[SPARK-26269][YARN]Yarnallocator should have same blacklist behaviour with yarn to maxmize use of cluster resource #23223

Ngone51 · 2018-12-05T06:17:50Z

What changes were proposed in this pull request?

As I mentioned in jira SPARK-26269, in order to maxmize the use of cluster resource, this pr try to make YarnAllocator have the same blacklist behaviour with YARN.

How was this patch tested?

Added.

Ngone51 · 2018-12-05T06:19:39Z

ping @attilapiros @vanzin @jerryshao for kindly review.

attilapiros

@Ngone51 I read your change but I would like to understand whether the intention of this change is right.

I mean if node blacklisting in Spark would be perfectly aligned to YARN then it would be just redundant to have it in Spark in the first place. Take for example disk failure. According to design of Spark blacklisting:
"Resources are blacklisted even if they are only flaky (not just when they are completely
unusable), eg. because of one bad disk out of many."
This could be only intended design for task level backlisting.
This is why I am a bit hesitant so it would be nice to support it with some concrete case where this really helps and needed.

Ping @squito, @tgravescs

attilapiros · 2018-12-05T12:55:25Z

resource-managers/yarn/src/main/scala/org/apache/spark/deploy/yarn/YarnAllocator.scala

@@ -612,11 +612,14 @@ private[yarn] class YarnAllocator(
            val message = "Container killed by YARN for exceeding physical memory limits. " +
              s"$diag Consider boosting ${EXECUTOR_MEMORY_OVERHEAD.key}."
□ □ □
# Work request
In the pull request thread, what example does the quoted Spark blacklisting design give of a resource that is only flaky rather than completely unusable?

Structured pose outputs
□ □ □
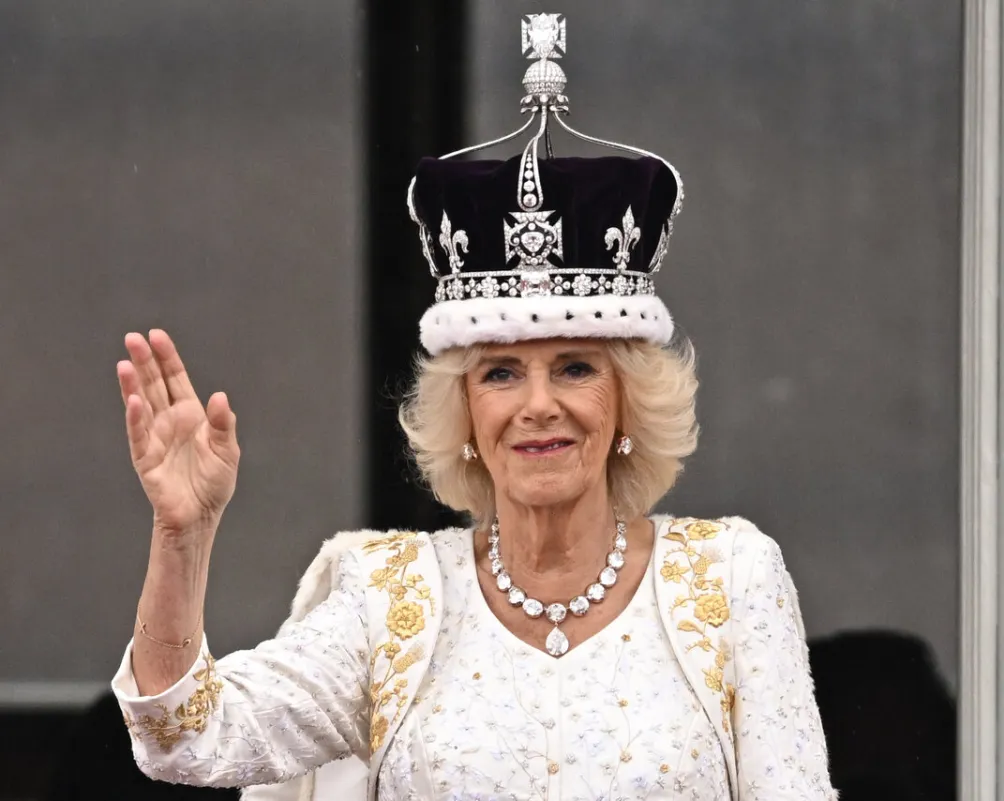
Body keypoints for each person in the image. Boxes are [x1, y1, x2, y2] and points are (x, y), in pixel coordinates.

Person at [110, 13, 836, 801]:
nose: (538, 405)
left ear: (628, 400)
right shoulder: (390, 599)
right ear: (463, 413)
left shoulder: (729, 581)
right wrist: (182, 535)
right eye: (499, 374)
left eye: (574, 367)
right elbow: (185, 739)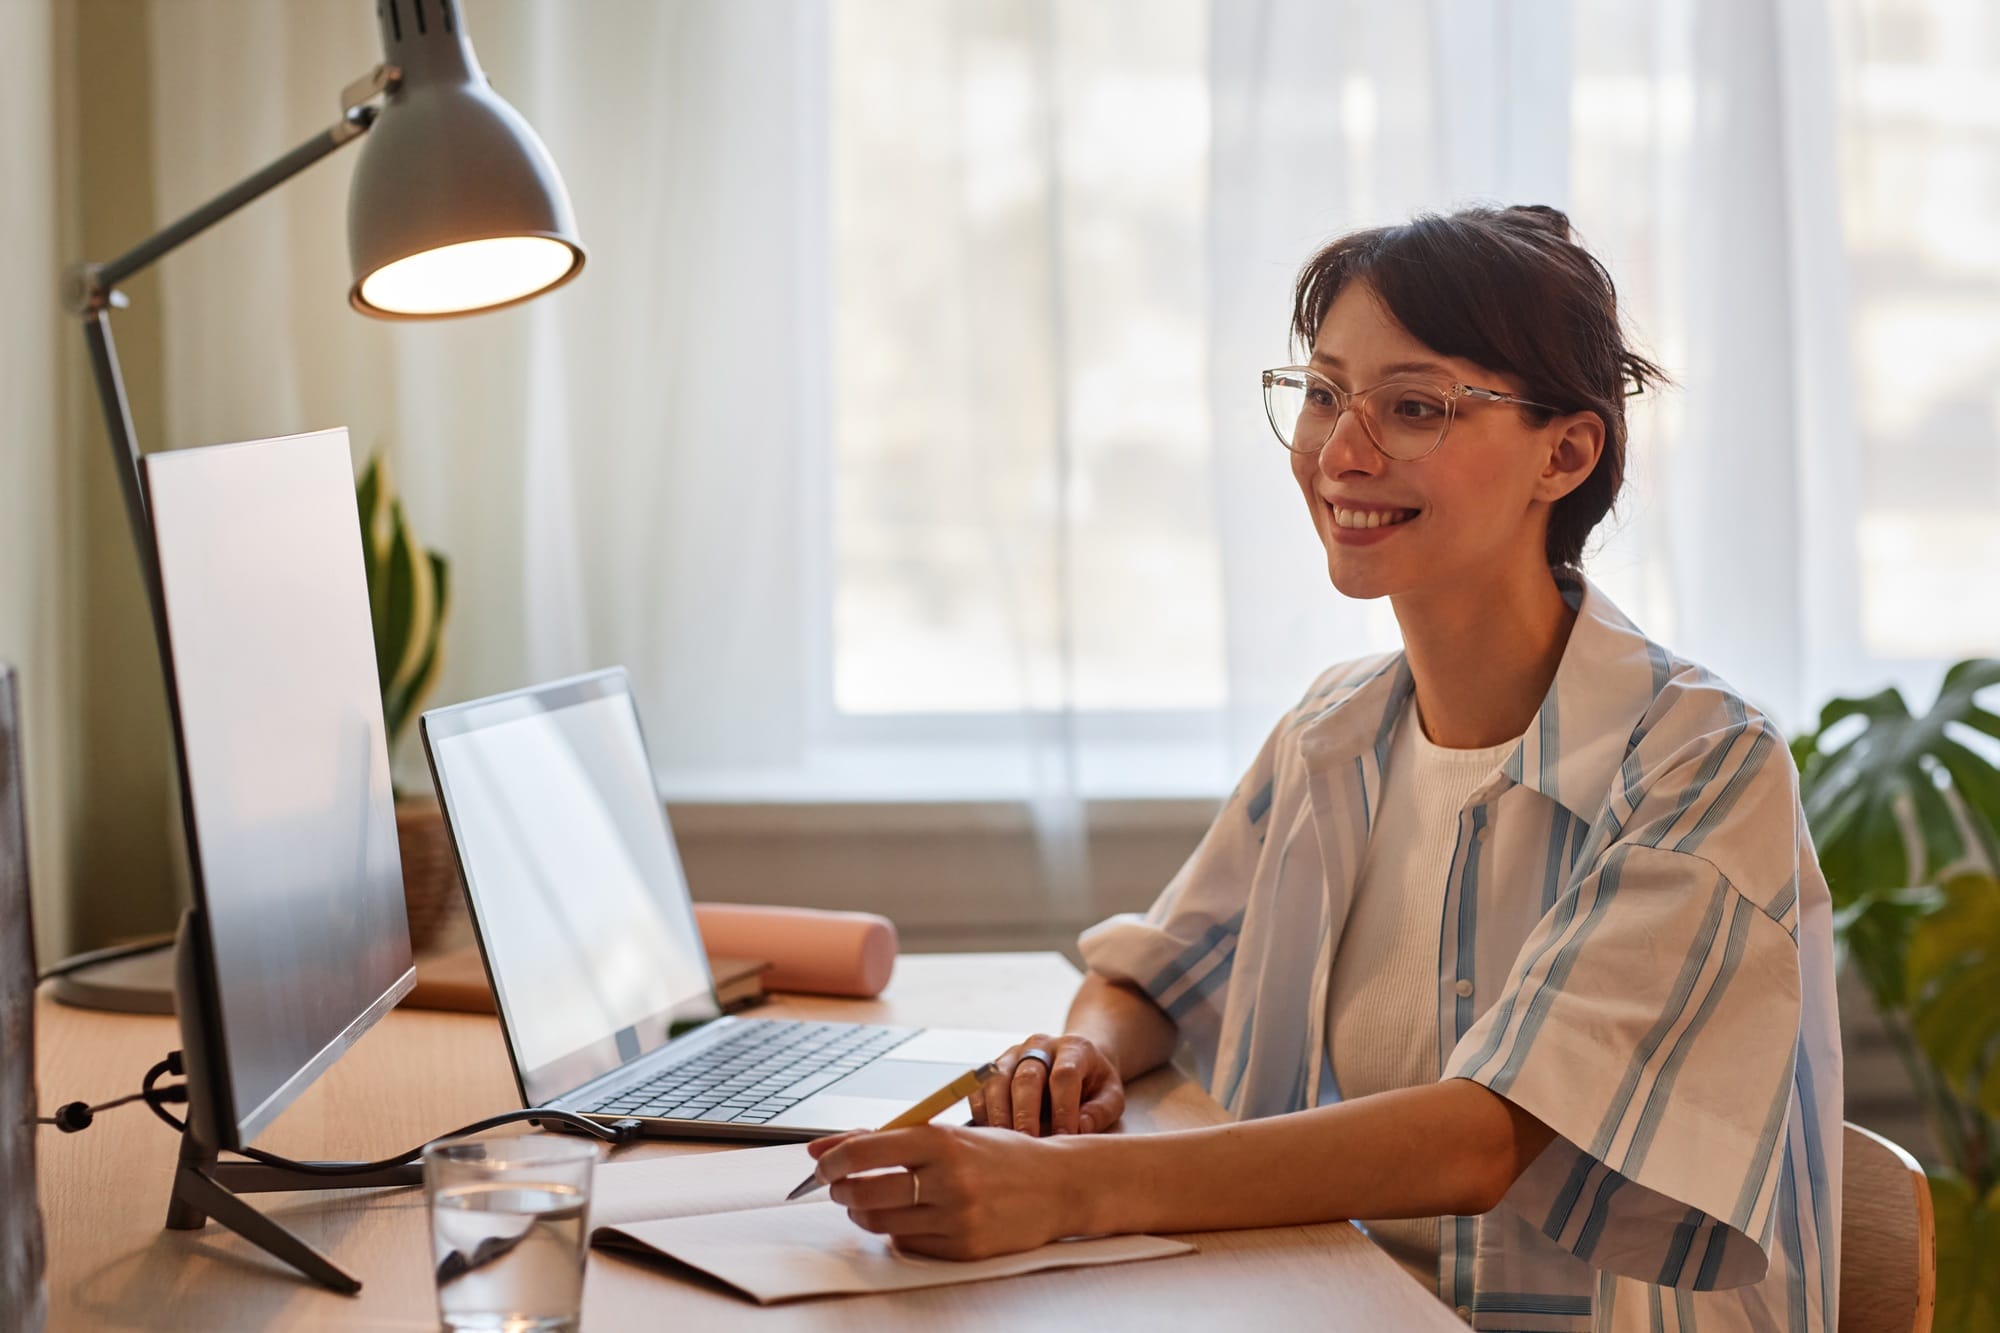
□ □ □
# Reply to the exercise
One bad disk out of many.